InputText: the text content that needs to be input by the user. Here are two places we need to fill in: file location and file name. You need to set the key here, because we need to call the file storage path and file name in the later event binding, which is mentioned in the first half of the article.
FolderBrowse: a simple operation to open the file path. You don't need to copy the path.
Submit: OK button, which is bound to execute the event of extracting document pictures
Cancel: exit the main program button.
"
Step 3: create a window to accommodate these element layouts.
Step 4: create an event loop. You can see that the code is the same routine: when the user presses the submit button, the system will judge which radio button you press, and then execute the corresponding event. When you press cancel or × When, it is to exit the main program. When you press note in the menu, a dialog box will pop up to tell you how to use the system.

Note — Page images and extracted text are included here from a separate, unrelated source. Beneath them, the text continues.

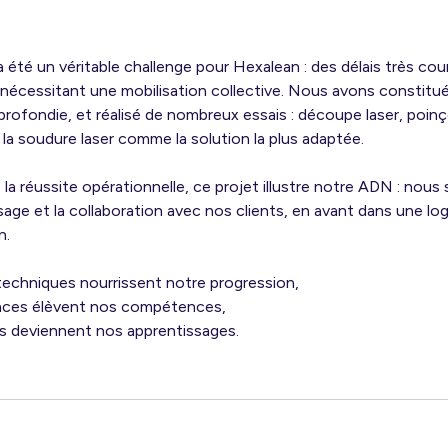
a été un véritable challenge pour Hexalean : des délais très co
nécessitant une mobilisation collective. Nous avons constitu
profondie, et réalisé de nombreux essais : découpe laser, poi
r la soudure laser comme la solution la plus adaptée.
 la réussite opérationnelle, ce projet illustre notre ADN : nou
ssage et la collaboration avec nos clients, en avant dans une lo
n.
techniques nourrissent notre progression,
nces élèvent nos compétences,
s deviennent nos apprentissages.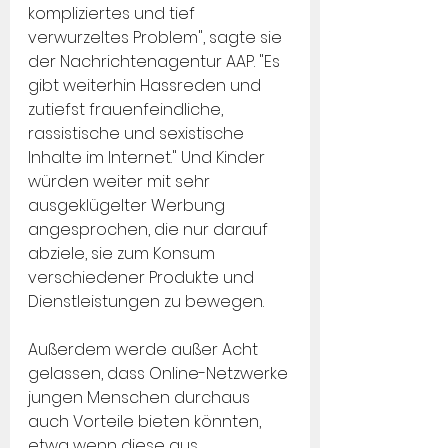
kompliziertes und tief 
verwurzeltes Problem", sagte sie 
der Nachrichtenagentur AAP. "Es 
gibt weiterhin Hassreden und 
zutiefst frauenfeindliche, 
rassistische und sexistische 
Inhalte im Internet." Und Kinder 
würden weiter mit sehr 
ausgeklügelter Werbung 
angesprochen, die nur darauf 
abziele, sie zum Konsum 
verschiedener Produkte und 
Dienstleistungen zu bewegen.
Außerdem werde außer Acht 
gelassen, dass Online-Netzwerke 
jungen Menschen durchaus 
auch Vorteile bieten könnten, 
etwa wenn diese aus 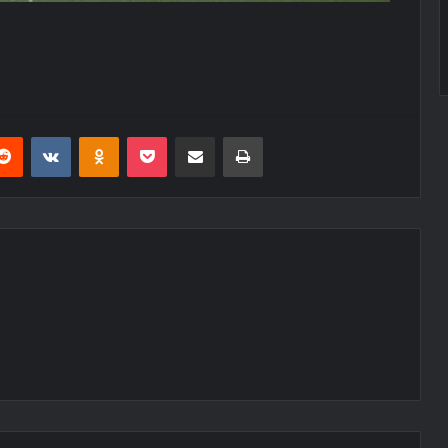
erest
Reddit
VKontakte
Odnoklassniki
Pocket
E-Posta ile paylaş
Yazdır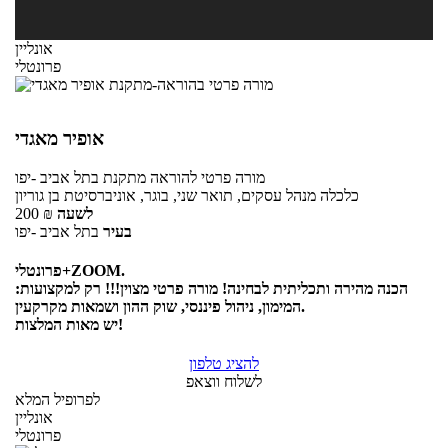
אונליין
פרונטלי
אופיר מאגדי
מורה פרטי
להוראה מתקנת
בתל אביב -יפו
כלכלה מנהל עסקים, תואר שני, בוגר, אוניברסיטת בן גוריון
לשעה
₪
200
בעיר
בתל אביב -יפו
פרונטלי+ZOOM.
הכנה מהירה ותכליתית לבחינה! מורה פרטי מצוין!!! רק למקצועות:
המימון, ניהול פיננסי, שוק ההון ושמאות מקרקעין.
יש מאות המלצות!
להציג טלפון
לשלוח ווצאפ
לפרופיל המלא
אונליין
פרונטלי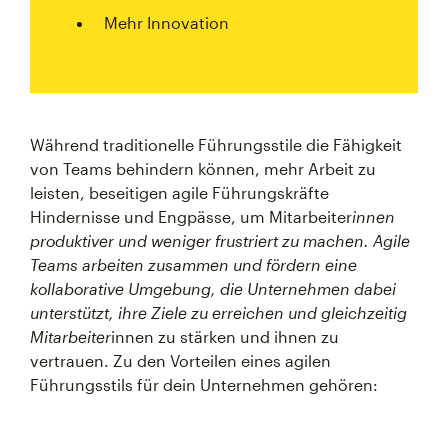
Mehr Innovation
Während traditionelle Führungsstile die Fähigkeit
von Teams behindern können, mehr Arbeit zu
leisten, beseitigen agile Führungskräfte
Hindernisse und Engpässe, um Mitarbeiter
innen
produktiver und weniger frustriert zu machen. Agile
Teams arbeiten zusammen und fördern eine
kollaborative Umgebung, die Unternehmen dabei
unterstützt, ihre Ziele zu erreichen und gleichzeitig
Mitarbeiter
innen zu stärken und ihnen zu
vertrauen. Zu den Vorteilen eines agilen
Führungsstils für dein Unternehmen gehören: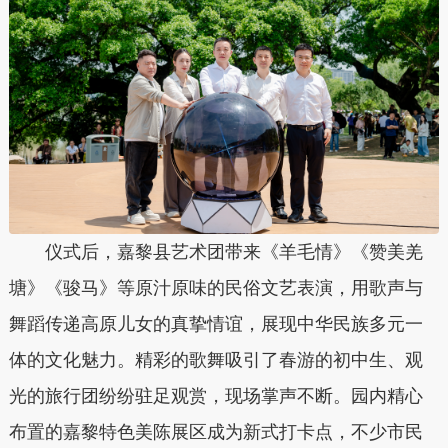
仪式后，嘉黎县艺术团带来《羊毛情》《赞美羌
塘》《骏马》等原汁原味的民俗文艺表演，用歌声与
舞蹈传递高原儿女的真挚情谊，展现中华民族多元一
体的文化魅力。精彩的歌舞吸引了春游的初中生、观
光的旅行团纷纷驻足观赏，现场掌声不断。园内精心
布置的嘉黎特色美陈展区成为新式打卡点，不少市民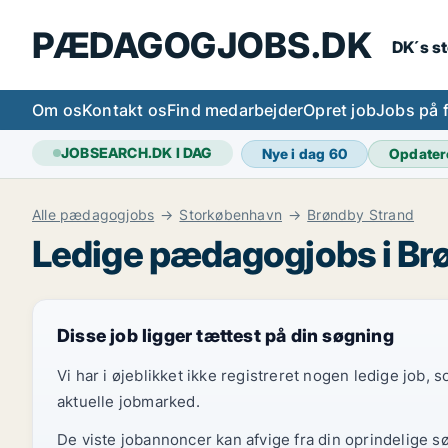
PÆDAGOGJOBS.DK
DK´s s
Om os
Kontakt os
Find medarbejder
Opret job
Jobs på 
JOBSEARCH.DK I DAG
Nye i dag
60
Opdater
Alle pædagogjobs
Storkøbenhavn
Brøndby Strand
Ledige pædagogjobs i Br
Disse job ligger tættest på din søgning
Vi har i øjeblikket ikke registreret nogen ledige job,
aktuelle jobmarked.
De viste jobannoncer kan afvige fra din oprindelige s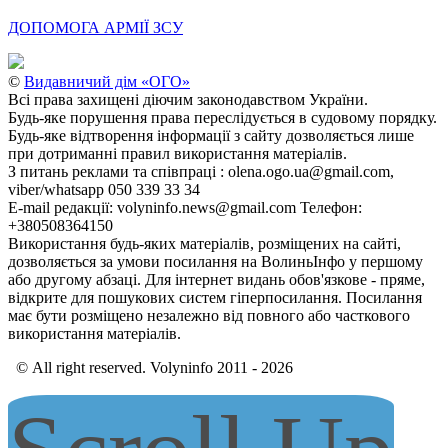
ДОПОМОГА АРМІЇ ЗСУ
©
Видавничий дім «ОГО»
Всі права захищені діючим законодавством України.
Будь-яке порушення права переслідується в судовому порядку.
Будь-яке відтворення інформації з сайту дозволяється лише
при дотриманні правил використання матеріалів.
З питань реклами та співпраці : olena.ogo.ua@gmail.com,
viber/whatsapp 050 339 33 34
E-mail редакції: volyninfo.news@gmail.com Телефон:
+380508364150
Використання будь-яких матеріалів, розміщених на сайті,
дозволяється за умови посилання на ВолиньІнфо у першому
або другому абзаці. Для інтернет видань обов'язкове - пряме,
відкрите для пошукових систем гіперпосилання. Посилання
має бути розміщено незалежно від повного або часткового
використання матеріалів.
© All right reserved. Volyninfo 2011 - 2026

In the event loop, we use the Boolean value of values [] to judge which radio button we choose. Some readers wonder why we don't use event =. Because we use event in the first if, we need to change the judgment method in the second if.
So far, the GUI part is done! Interested readers can continue to add functions above.
3, Integrate code and package
We put the complete code together and install the pyinstaller module
pip install pyinstaller
If your above project code file is named: photo py. Then you need to package with the following command
pyinstaller photo.py
Finally, after the package is successfully packaged, you will see a subfolder of dist in the folder where the py file is located. Go in and find pachong Exe file and run it.
Note that there are many files attached to the folder. You can delete it. Of course, if you feel troublesome, just go straight from photo The PY file is executed in Python.
Write at the end
That's all for today. I hope it can help you. If you need the source code of this article, you can confide in my keyword: PY GUI, and I will share the source code with those in need.
We also welcome all gods to put forward questions and suggestions in the comment area, and hope to make progress with you.